La psychométrie

le 10 septembre 2018 à 15:56
Pierre Lavallée

thurstone

À partir de la fin du XIXe siècle, la loi normale a pris une forme multidimensionnelle avec, dans un premier temps, F. Galton et K. Pearson en dimension 2, puis au premier quart du XXe siècle, dans le cas général avec R. Fisher. Les premiers en font grand usage pour l’étude de comportements humains : anthropométrie, génétique, biométrie. Souvenons-nous, en effet, que F. Galton est le cousin de Charles Darwin.

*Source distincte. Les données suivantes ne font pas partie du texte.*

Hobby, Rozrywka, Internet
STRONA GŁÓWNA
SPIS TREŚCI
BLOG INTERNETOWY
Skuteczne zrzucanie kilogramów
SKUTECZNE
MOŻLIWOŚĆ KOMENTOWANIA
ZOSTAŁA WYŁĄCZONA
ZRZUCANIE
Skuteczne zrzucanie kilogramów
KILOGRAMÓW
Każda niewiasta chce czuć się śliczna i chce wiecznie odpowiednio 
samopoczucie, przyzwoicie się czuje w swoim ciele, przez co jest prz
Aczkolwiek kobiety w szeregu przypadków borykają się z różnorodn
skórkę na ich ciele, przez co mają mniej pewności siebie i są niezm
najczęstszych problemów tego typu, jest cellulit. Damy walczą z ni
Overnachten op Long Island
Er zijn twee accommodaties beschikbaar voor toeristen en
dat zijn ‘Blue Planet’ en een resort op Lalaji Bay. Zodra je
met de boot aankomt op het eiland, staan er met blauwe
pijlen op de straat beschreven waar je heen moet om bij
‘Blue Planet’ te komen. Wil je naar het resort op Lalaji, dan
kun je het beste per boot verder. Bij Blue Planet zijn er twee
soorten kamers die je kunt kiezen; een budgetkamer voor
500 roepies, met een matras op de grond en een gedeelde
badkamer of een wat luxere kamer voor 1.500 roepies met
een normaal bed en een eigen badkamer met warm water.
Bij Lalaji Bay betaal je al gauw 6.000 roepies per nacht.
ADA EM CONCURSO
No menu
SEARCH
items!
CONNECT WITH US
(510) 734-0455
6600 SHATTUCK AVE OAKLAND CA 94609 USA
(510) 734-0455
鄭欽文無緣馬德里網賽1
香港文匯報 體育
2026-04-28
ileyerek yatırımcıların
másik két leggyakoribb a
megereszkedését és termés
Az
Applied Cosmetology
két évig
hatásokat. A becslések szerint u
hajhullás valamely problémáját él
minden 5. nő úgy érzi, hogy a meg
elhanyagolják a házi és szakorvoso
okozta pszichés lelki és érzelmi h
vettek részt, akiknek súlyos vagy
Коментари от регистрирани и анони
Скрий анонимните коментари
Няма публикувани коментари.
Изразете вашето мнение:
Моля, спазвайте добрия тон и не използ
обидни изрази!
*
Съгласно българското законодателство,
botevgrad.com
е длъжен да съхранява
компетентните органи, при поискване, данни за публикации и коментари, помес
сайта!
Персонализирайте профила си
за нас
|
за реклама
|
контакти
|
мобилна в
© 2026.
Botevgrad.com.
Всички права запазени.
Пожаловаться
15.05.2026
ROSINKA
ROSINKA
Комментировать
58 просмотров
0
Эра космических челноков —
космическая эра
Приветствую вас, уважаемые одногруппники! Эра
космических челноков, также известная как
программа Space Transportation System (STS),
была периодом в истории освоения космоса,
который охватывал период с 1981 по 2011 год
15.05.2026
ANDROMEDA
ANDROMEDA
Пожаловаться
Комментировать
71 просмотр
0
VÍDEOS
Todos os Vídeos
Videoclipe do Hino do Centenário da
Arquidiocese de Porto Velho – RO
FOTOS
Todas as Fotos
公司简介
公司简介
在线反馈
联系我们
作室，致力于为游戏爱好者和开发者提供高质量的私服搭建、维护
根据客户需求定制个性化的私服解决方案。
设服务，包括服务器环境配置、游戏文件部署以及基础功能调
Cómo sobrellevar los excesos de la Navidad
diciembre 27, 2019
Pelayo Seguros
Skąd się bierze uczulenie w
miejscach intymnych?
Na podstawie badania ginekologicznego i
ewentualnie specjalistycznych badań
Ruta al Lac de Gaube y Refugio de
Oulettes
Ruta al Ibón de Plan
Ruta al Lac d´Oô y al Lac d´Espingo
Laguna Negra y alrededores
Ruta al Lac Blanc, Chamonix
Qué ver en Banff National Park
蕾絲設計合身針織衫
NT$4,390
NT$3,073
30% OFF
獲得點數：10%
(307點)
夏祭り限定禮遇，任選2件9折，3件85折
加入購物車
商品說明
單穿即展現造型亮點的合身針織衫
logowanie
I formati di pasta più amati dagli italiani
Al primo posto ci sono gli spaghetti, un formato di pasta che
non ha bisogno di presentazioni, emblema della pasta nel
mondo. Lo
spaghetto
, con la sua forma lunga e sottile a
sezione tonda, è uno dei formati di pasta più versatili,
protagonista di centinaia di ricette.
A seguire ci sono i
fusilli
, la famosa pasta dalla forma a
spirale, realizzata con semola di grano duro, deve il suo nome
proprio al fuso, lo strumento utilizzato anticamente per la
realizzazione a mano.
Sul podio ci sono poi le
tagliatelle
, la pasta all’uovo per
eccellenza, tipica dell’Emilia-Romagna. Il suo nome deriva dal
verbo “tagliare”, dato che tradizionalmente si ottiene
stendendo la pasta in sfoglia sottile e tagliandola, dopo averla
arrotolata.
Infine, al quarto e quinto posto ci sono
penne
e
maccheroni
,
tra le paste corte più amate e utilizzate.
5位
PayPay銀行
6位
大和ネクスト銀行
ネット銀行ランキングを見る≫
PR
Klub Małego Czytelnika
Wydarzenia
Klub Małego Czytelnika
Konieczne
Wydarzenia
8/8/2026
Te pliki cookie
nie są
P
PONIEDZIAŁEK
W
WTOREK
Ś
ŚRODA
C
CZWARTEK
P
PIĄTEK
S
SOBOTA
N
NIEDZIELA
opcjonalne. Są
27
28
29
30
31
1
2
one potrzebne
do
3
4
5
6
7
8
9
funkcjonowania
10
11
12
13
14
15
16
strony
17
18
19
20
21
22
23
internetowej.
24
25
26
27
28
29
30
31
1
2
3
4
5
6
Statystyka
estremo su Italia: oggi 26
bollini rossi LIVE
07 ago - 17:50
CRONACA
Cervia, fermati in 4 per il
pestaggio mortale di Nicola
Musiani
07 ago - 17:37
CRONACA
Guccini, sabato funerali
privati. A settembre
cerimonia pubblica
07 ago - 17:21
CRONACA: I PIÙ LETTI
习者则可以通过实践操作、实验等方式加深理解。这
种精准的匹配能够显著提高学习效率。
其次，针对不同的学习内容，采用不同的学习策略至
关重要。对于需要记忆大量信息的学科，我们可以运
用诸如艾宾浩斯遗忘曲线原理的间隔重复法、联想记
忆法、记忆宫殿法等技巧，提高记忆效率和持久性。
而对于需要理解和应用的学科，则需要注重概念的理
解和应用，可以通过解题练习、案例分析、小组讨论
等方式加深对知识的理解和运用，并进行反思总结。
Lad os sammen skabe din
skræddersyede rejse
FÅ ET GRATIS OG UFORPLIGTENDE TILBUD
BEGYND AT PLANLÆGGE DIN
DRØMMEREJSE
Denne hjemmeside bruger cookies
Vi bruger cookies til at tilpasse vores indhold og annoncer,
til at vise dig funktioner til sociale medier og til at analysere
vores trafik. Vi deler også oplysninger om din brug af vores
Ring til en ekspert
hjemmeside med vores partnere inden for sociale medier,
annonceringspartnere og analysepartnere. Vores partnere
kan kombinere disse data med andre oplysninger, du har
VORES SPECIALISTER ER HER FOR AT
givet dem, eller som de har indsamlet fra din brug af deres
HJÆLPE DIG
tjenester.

Cette loi normale va trouver un nouveau champ d’application avec la naissance de la psychométrie ou analyse factorielle, école essentiellement américaine qui a pour objet la mesure statistique de l’intellect. Les études font d’abord référence à des grandeurs physiques. Dès 1764, Lambert avait remarqué que le seuil de perception était proportionnel à la grandeur de l’objet. Très vite, on passe aux notes élaborées à partir de tests. Si l’on peut citer Cattel, élève de Galton, mesurant en 1890 des aptitudes mentales pour prédire la réussite scolaire, c’est généralement à Charles Spearman que l’on attribue le premier article d’analyse factorielle, dont le titre peut surprendre par son ambition : « General intelligence objectively determined and measured » (Amer. Jour. Psychol., 1904). Plus tard, vers 1930, Louis Leon Thurstone reprendra les travaux de Spearman pour les développer et y introduire le calcul matriciel naissant.

Thurstone postule un modèle linéaire à partir des notes centrées réduites; dans ce modèle, une note est, à l’erreur gaussienne près, une combinaison linéaire de facteurs communs (un seul chez Spearman) et d’un facteur dit spécifique. On conçoit qu’un tel modèle oblige Thurstone à distinguer partie commune et partie spécifique, ce qui l’amène à traiter la matrice de corrélation des notes avec diagonale modifiée par la communality. C’est à cette époque que Harold Hotelling, pour un tout autre problème, met au point une méthode de diagonalisation par itérations successives, méthode qui sera fort utile pour l’analyse factorielle.

Bien d’autres psychométriciens suivront Thurstone, discutant ici la communality, là les axes obliques. Il convient de s’attarder quelque peu sur les travaux d’un grand psychométricien décédé en 1988, Louis Guttman. Travaillant sur des données qualitatives et les réponses 1 ou 0 des individus aux modalités, Guttman arrive aux formules de l’analyse des correspondances (« The quantification of a class of attributes », P. Horst éd., SSRC, 1941, New York). Cependant, ne possédant pas de moyens de calculs, Guttman s’ingénie à introduire des modèles. Présupposant un ordre sur les données, il parvient à son célèbre scalogramme où, par des permutations successives, doivent apparaître des parallélogrammes sur la structure diagonale du tableau, générateurs de facteurs suivant un effet polynomial connu sous le nom d’effet Guttman. Bien d’autres modèles suivront, ainsi que d’autres psychométriciens dont Cyril Burt, continuateur de l’école anglaise, et W. S. Torgerson avec son ouvrage Theory and Methods of Scaling (Wiley, 1958).

Jean-Jacques Droesbeke et Philippe Tassi

[Tiré de Droesbeke, J.-J., Tassi, Ph. (1990), Histoire de la statistique, Collection « Que sais-je ? », Presses universitaires de France, Paris, 127 pages.]